» Exercise
Format the lines in the rows below as a JSON list of strings, one string per line, skipping any blank lines. Cover everything from the line containing "pose: elev=304.6 azim=84.3" down to the line containing "Dot at: (172, 295)", with both of those lines included.

-- START OF Record list --

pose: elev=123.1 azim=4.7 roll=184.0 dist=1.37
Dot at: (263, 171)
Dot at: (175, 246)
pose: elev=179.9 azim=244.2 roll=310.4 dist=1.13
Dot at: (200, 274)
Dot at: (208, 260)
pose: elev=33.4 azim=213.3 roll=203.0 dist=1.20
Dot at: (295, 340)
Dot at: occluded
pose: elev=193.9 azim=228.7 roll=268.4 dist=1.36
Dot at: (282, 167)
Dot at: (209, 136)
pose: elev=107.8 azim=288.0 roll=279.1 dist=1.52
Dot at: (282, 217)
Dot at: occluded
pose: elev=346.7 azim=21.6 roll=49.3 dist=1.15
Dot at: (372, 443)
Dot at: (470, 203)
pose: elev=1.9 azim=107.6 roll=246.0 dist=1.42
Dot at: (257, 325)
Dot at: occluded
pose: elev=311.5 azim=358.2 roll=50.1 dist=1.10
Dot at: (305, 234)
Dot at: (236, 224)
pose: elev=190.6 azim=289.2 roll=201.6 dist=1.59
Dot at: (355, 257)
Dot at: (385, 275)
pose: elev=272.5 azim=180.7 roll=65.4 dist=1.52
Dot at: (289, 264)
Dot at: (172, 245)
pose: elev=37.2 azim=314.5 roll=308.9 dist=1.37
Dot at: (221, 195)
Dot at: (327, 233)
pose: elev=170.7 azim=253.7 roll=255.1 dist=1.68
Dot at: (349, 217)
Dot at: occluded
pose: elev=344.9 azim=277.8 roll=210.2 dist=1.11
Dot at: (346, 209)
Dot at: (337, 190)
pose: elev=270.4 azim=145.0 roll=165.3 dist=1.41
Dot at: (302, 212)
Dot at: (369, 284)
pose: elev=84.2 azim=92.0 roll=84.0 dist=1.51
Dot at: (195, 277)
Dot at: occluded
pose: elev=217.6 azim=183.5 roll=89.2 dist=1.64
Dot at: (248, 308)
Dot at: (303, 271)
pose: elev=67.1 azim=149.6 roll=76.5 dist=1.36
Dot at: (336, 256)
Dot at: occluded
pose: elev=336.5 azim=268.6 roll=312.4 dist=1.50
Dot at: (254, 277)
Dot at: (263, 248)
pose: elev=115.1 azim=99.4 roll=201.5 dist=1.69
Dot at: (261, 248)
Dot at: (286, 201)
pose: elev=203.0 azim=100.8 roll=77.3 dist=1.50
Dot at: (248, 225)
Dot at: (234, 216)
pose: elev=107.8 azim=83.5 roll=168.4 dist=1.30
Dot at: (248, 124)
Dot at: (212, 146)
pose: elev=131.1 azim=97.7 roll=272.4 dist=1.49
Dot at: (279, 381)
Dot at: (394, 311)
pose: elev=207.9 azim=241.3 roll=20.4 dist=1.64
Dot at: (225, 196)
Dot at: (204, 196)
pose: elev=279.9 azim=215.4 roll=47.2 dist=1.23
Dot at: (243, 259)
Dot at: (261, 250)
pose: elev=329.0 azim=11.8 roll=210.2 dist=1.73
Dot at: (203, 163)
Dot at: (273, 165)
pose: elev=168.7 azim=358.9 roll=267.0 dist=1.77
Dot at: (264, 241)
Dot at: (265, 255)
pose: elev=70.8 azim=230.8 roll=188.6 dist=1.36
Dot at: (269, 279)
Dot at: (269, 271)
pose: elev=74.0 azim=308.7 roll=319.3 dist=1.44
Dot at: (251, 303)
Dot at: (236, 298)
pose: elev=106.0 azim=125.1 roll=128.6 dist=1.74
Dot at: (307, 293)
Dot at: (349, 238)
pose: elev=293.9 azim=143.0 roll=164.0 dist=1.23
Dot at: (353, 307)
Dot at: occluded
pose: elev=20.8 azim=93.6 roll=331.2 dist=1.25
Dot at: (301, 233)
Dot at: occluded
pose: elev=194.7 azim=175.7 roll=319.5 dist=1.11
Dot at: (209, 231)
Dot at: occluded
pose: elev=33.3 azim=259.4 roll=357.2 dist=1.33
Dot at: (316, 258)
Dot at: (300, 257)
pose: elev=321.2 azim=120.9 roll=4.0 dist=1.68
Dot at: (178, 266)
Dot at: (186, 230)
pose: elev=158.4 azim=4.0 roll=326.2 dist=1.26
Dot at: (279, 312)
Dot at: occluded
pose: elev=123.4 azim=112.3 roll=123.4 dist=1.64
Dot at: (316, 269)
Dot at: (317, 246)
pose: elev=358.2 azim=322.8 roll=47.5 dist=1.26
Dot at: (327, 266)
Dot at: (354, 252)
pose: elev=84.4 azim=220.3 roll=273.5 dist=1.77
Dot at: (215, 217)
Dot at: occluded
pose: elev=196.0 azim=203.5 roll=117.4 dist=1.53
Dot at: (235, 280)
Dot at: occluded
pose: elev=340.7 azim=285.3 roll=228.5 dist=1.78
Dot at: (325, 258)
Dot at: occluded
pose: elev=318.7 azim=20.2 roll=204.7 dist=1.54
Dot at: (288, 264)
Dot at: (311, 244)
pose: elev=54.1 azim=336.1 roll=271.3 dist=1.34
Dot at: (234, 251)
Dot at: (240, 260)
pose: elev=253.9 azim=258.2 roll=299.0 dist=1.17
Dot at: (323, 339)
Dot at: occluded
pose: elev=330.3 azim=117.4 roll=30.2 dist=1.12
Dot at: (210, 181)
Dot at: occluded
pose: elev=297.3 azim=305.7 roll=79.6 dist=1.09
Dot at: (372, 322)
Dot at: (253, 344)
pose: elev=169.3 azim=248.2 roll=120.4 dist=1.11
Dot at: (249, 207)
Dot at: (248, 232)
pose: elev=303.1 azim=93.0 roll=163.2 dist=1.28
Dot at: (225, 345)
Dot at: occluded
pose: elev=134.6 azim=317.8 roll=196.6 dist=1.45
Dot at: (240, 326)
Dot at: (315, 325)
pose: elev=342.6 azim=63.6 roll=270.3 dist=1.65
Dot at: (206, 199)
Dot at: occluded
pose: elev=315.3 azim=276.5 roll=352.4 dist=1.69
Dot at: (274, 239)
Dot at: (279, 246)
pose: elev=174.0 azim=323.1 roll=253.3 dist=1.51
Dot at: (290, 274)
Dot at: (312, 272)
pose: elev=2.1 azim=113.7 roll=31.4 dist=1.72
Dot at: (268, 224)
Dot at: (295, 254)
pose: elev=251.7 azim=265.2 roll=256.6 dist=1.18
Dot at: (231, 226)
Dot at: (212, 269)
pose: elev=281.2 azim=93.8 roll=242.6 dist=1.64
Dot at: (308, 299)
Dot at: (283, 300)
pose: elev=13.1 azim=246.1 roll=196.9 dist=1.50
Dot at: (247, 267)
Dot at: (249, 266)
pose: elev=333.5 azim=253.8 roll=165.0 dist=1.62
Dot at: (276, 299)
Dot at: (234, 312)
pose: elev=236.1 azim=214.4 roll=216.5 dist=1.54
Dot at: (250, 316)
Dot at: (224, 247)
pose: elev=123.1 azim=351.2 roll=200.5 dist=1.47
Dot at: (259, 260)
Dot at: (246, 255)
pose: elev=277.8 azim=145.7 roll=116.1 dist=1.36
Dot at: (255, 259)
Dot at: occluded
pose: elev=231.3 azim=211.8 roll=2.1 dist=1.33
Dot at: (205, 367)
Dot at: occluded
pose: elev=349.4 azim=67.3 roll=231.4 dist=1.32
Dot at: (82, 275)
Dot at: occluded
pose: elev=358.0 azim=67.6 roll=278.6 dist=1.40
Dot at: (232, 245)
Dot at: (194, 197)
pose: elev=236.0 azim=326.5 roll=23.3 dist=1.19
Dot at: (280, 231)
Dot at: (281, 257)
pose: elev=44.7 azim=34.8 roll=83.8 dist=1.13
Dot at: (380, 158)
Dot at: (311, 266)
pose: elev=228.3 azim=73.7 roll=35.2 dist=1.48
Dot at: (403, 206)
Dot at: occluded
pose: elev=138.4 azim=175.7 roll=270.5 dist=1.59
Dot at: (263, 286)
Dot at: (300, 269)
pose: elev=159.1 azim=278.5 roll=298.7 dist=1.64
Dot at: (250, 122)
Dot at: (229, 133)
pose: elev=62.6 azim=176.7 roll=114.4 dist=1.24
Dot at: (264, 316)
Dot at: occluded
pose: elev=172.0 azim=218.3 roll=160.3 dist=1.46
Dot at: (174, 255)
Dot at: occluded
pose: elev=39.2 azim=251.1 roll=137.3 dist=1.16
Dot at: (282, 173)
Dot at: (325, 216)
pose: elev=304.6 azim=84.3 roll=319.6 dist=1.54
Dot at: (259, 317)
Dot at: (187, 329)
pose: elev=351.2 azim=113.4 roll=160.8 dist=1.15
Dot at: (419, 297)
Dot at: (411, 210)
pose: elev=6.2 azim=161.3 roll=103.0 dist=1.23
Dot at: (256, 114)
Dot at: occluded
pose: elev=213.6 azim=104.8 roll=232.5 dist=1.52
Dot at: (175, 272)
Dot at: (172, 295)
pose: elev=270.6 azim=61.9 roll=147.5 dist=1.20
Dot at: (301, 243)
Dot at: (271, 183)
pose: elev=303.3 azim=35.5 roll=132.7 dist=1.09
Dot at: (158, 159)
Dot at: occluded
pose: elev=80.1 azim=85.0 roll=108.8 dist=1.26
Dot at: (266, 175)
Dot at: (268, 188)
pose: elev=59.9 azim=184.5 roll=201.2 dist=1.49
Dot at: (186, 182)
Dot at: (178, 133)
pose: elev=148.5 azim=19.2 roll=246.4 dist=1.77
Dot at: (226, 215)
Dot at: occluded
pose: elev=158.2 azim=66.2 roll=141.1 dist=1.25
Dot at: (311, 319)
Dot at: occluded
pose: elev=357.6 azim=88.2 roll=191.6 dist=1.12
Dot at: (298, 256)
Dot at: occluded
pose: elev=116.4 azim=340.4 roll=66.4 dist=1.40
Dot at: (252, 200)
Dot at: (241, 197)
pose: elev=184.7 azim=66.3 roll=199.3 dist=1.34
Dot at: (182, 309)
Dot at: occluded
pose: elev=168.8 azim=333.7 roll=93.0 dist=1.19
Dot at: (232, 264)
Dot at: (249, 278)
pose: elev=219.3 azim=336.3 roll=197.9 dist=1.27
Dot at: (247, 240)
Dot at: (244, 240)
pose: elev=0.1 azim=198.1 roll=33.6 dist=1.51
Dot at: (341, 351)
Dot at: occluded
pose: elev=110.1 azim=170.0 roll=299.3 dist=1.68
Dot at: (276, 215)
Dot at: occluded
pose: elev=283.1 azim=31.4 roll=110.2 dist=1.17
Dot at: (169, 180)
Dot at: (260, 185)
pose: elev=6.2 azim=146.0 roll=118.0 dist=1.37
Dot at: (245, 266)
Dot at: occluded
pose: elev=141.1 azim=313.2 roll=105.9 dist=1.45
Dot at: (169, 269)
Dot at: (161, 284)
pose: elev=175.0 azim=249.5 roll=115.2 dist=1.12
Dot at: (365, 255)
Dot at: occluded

-- END OF Record list --

» Result
[
  "pose: elev=304.6 azim=84.3 roll=319.6 dist=1.54",
  "Dot at: (259, 317)",
  "Dot at: (187, 329)",
  "pose: elev=351.2 azim=113.4 roll=160.8 dist=1.15",
  "Dot at: (419, 297)",
  "Dot at: (411, 210)",
  "pose: elev=6.2 azim=161.3 roll=103.0 dist=1.23",
  "Dot at: (256, 114)",
  "Dot at: occluded",
  "pose: elev=213.6 azim=104.8 roll=232.5 dist=1.52",
  "Dot at: (175, 272)",
  "Dot at: (172, 295)"
]